Background and Objective: With visits to ambulatory surgery centers (ASCs) on the rise, accountability in the care provided by these facilities and the surgeons who staff them is required. This requires the ability to measure and monitor ASC-based care over time. For this reason, we developed and validated a claims-based algorithm to identify ASCs.
Research Design: Using a 20% sample of Medicare claims (2002-2008), we developed 3 ASC definitions. Definition 1 identified unique facilities with tax identification numbers and appropriate Place of Service and Type of Service codes. Definition 2 had the same conditions but also required specific Specialty codes. Definition 3 involved a multistep cleansing stage, in which facilities with indeterminate information in the fields of interest were eliminated. We assessed agreement between these definitions and findings from alternative data sources.
Results: Placing additional requirements on how a freestanding ASC was defined within Medicare claims helped in the refinement of our algorithm.
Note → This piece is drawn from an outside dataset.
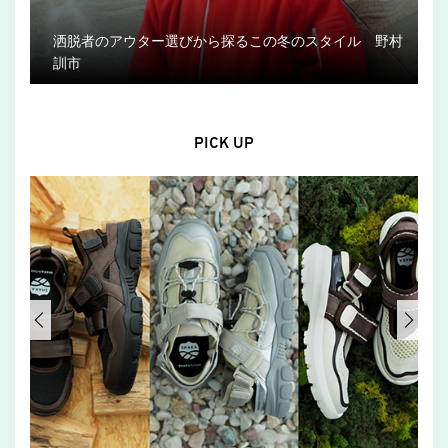
洒脱者のアウター選びから探るこの冬のスタイル 野村
訓市
PICK UP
Agreement on the number of unique ASCs in Florida over the study interval was greatest between Definition 3 and the State Ambulatory Surgery Databases (concordance correlation coefficient=0.984; 95%, confidence interval, 0.967-0.992). With the Provider of Services Extract serving as the reference standard, our algorithm (based on Definition 3) had a positive predictive value of 99.0% (95% confidence interval, 98.6%-99.4%) for determining health care markets that experienced the opening of an ASC.
Conclusions: The consequent inference is that our algorithm represents an accurate tool for distinguishing and tracking ASCs in Medicare data.
(C) 2014 by Lippincott Williams & Wilkins.